She peers into my eyes as if she knows how to look for a concussion or something. “You should rest. Come on.” Chelsea crouches down and slides an arm under my knees.
“Chelsea, no.”
She tries to lift me, and we both go sprawling. Chelsea starts giggling uncontrollably, and I realize that she’s already buzzed too. She has to be on her second drink. I scowl at her. “You could have just concussed me.”
Chelsea laughs harder, her chin bent to her chest, legs tangled in mine. “That’s not even a word.”
“Yes it is. A person with a concussion is concussed.” I try to pick myself up, but she grabs me around the waist and I wonder if this is all it takes to be okay. Laughing like nothing is wrong. Smashing mirrors. Getting drunk. I feel like I’m stuck in a Noël Coward play. But I want it to be okay. I want all of us to be okay. I sigh and sink down to the floor with her.
Mila gazes down at us from the hammock. “I can see it,” she says.
“What’s that?” I look up at her as Chelsea wraps her arms around me from behind, forming a kind of human armchair.
“Ryan is kind of sexy. In an unexpected way.” She takes a thoughtful sip of gemonade. “He did fight Chase for me.”
“HeslappedChase,” I point out. “And I don’t know if that was a hundred percent about you. They… have unresolved issues.”
Mila smiles, almost condescendingly. “It’s not the first time two guys have fought over me.
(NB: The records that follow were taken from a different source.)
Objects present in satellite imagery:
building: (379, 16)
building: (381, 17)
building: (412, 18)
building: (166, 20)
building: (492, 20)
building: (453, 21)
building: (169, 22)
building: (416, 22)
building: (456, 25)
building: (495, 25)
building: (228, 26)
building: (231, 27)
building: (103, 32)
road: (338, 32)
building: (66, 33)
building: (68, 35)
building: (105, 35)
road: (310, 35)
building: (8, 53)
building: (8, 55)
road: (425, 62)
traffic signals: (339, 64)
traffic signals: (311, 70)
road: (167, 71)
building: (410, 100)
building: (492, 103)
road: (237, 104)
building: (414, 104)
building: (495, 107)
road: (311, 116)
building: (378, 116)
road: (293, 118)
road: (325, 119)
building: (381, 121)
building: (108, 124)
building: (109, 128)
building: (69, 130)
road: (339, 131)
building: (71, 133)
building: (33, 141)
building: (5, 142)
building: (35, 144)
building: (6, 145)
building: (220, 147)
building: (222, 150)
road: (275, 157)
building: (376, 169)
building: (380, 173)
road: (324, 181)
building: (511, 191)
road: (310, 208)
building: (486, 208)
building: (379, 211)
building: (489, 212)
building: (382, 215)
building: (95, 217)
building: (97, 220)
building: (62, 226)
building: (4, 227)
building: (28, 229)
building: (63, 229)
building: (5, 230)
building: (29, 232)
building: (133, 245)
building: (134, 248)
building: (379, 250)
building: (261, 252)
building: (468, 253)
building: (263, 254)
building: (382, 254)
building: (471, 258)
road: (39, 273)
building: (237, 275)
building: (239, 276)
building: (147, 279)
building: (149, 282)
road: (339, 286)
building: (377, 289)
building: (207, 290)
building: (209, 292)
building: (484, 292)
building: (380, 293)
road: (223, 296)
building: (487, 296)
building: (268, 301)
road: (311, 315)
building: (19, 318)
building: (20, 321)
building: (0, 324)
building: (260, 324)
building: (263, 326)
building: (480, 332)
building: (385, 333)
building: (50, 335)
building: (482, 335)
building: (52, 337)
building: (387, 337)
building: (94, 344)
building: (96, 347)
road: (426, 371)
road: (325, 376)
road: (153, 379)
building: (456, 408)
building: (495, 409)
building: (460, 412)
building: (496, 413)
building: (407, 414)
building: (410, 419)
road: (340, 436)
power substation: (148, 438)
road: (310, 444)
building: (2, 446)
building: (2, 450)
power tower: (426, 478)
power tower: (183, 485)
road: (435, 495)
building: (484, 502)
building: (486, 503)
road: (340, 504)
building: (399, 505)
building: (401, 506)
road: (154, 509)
Unresolved issues or not, that was about me.”
“Well, you’re just tumbling right on out of your shell now, aren’t you?” Chelsea says.
Mila shrugs. “I’m shy when I first meet people. I know you now.”
“Eh,” Chelsea says.
“How well do you ever know anyone?” I say, untangling my hair from Chelsea’s. Innocuous enough. I think.
“You don’t.” Mila nods her head toward Chelsea and raises an eyebrow, then tilts her glass up to catch the last piece of ice between her teeth.